__Information supplied__.
= Beginning of Section =

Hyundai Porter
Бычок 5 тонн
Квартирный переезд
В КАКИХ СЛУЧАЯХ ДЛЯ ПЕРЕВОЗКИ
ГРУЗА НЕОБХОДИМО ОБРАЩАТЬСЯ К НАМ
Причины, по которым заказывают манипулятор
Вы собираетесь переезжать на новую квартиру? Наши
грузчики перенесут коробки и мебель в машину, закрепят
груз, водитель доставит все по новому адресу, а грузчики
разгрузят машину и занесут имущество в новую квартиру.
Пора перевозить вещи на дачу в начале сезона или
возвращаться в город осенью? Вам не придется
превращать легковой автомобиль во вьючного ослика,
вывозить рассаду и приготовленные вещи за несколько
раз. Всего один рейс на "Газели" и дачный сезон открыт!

= End of Section =
= Beginning of Section =

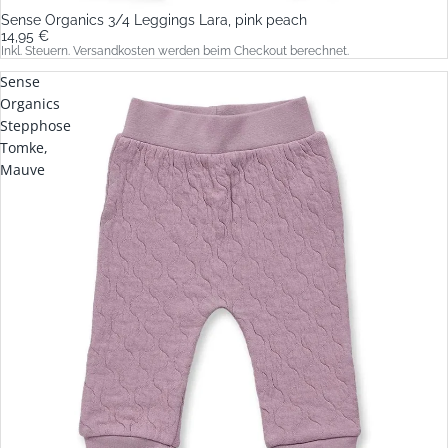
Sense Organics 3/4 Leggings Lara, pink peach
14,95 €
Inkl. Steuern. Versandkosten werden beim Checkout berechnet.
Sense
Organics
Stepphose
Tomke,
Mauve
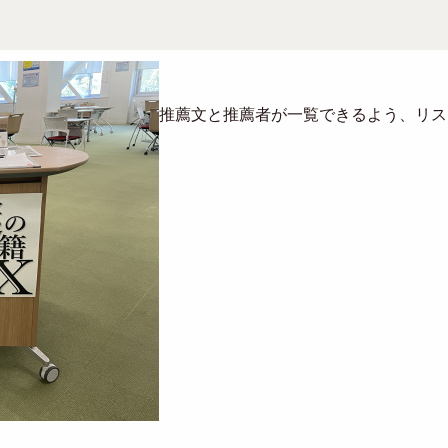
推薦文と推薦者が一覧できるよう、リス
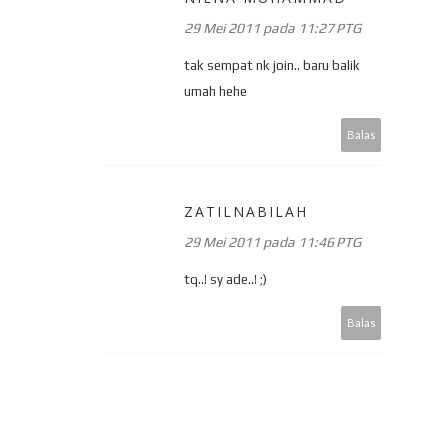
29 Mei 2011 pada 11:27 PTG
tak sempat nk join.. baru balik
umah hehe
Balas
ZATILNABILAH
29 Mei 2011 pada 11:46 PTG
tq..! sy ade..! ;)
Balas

= End of Section =
= Beginning of Section =

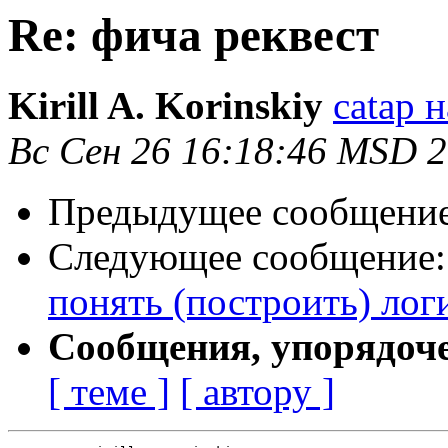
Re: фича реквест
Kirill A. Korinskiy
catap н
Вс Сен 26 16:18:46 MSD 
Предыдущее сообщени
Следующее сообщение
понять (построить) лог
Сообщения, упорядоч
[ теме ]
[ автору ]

= End of Section =

__Exercise instructions__. Give the lines starting at "Hyundai Porter" and ending at "раз. Всего один" again, swapping "грузчики" for "носильщики" and leaving everything else unchanged.

__Output__.
Hyundai Porter
Бычок 5 тонн
Квартирный переезд
В КАКИХ СЛУЧАЯХ ДЛЯ ПЕРЕВОЗКИ
ГРУЗА НЕОБХОДИМО ОБРАЩАТЬСЯ К НАМ
Причины, по которым заказывают манипулятор
Вы собираетесь переезжать на новую квартиру? Наши
носильщики перенесут коробки и мебель в машину, закрепят
груз, водитель доставит все по новому адресу, а носильщики
разгрузят машину и занесут имущество в новую квартиру.
Пора перевозить вещи на дачу в начале сезона или
возвращаться в город осенью? Вам не придется
превращать легковой автомобиль во вьючного ослика,
вывозить рассаду и приготовленные вещи за несколько
раз. Всего один рейс на "Газели" и дачный сезон открыт!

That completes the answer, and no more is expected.